The Two Faces of Materiality

Richard A. Booth

To make out a claim for securities fraud under federal law, a plaintiff must plead and prove the misrepresentation of a material fact. The Supreme Court has repeatedly defined a material fact as one that would be important to a reasonable investor in deciding how to act in that it would change the total mix of information—although it need not necessarily change the ultimate decision of the investor as to how to vote or whether to trade. The courts have also defined a material fact as one that would affect market price—which clearly implies that it must have changed the decisions of some investors. Although these two definitions of materiality appear to conflict, they can be reconciled as alternative expressions of the same standard, the former referring to individual investors and the latter referring to investors in the aggregate. Indeed, the Supreme Court has held a fact cannot be material if it cannot matter to the ultimate outcome, suggesting that a fact cannot be material if it does not affect the behavior of a number of investors sufficient to move the market.
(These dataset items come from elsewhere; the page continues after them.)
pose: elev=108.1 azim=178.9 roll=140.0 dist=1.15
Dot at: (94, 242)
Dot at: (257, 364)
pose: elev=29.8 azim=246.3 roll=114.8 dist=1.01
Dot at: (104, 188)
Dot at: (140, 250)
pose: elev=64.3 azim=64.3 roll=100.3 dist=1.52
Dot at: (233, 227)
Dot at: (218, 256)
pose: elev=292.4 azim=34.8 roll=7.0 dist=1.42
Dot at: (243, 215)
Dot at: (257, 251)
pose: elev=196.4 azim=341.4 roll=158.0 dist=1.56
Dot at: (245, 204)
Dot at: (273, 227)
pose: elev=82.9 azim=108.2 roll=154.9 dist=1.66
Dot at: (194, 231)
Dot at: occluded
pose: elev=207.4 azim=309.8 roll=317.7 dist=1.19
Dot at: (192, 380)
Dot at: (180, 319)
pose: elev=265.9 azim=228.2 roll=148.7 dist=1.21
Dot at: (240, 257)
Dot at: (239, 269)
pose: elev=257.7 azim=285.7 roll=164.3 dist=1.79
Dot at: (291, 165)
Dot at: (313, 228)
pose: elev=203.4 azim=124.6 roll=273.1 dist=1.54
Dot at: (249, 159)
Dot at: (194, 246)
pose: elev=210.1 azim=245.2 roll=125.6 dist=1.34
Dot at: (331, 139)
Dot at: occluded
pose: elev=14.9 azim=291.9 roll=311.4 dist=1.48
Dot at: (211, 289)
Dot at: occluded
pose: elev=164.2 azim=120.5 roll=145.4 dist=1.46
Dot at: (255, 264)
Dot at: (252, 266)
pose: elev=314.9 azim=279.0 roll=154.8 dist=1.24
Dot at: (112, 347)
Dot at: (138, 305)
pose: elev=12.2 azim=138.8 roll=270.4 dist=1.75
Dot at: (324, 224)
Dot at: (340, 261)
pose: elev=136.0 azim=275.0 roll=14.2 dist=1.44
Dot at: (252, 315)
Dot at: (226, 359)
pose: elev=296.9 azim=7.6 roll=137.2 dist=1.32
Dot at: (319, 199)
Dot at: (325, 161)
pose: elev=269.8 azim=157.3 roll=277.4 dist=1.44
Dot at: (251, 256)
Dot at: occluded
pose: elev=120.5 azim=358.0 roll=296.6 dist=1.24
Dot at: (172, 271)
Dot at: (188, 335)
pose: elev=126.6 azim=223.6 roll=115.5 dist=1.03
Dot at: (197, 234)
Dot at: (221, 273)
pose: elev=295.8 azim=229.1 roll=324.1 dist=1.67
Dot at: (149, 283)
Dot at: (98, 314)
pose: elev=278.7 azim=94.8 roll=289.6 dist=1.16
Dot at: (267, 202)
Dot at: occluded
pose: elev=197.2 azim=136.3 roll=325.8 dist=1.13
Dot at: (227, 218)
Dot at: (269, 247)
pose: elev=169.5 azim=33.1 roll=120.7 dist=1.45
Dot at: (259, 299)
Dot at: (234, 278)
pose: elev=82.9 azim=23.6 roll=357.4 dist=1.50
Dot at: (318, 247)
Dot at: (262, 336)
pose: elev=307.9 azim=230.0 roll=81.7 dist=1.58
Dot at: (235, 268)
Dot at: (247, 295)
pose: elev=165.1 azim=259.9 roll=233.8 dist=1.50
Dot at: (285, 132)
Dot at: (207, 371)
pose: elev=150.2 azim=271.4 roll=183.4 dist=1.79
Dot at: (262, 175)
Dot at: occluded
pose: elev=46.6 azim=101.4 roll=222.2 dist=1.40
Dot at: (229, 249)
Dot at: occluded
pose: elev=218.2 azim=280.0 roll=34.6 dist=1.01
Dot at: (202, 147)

Arguably, it would be appropriate to consider price impact in connection with the decision to certify a securities fraud action as a class action under the fraud on the market (FOTM) theory since a class action involves the claims of investors in the aggregate and since price impact need not be dispositive as to the merits of the individual claim of the lead plaintiff who may be able to recover under the individual investor standard. The Supreme Court foreclosed that option in its Amgen decision, possibly for fear that failure to determine materiality in the context of a class action might lead to a multiplicity of lawsuits. Nevertheless, the Amgen Court stated that determination of the question may be appropriate on summary judgment even though earlier decisions have emphasized that materiality is a matter of fact that should not be decided by any bright line test. Moreover, in focusing on materiality as a matter of merit, Amgen says nothing about when a court should consider other grounds for rebutting the FOTM presumption of reliance based on the likelihood that the plaintiff class includes significant numbers of atypical investors who may have been indifferent to company-specific market prices and thus may not be adequately represented in a class action.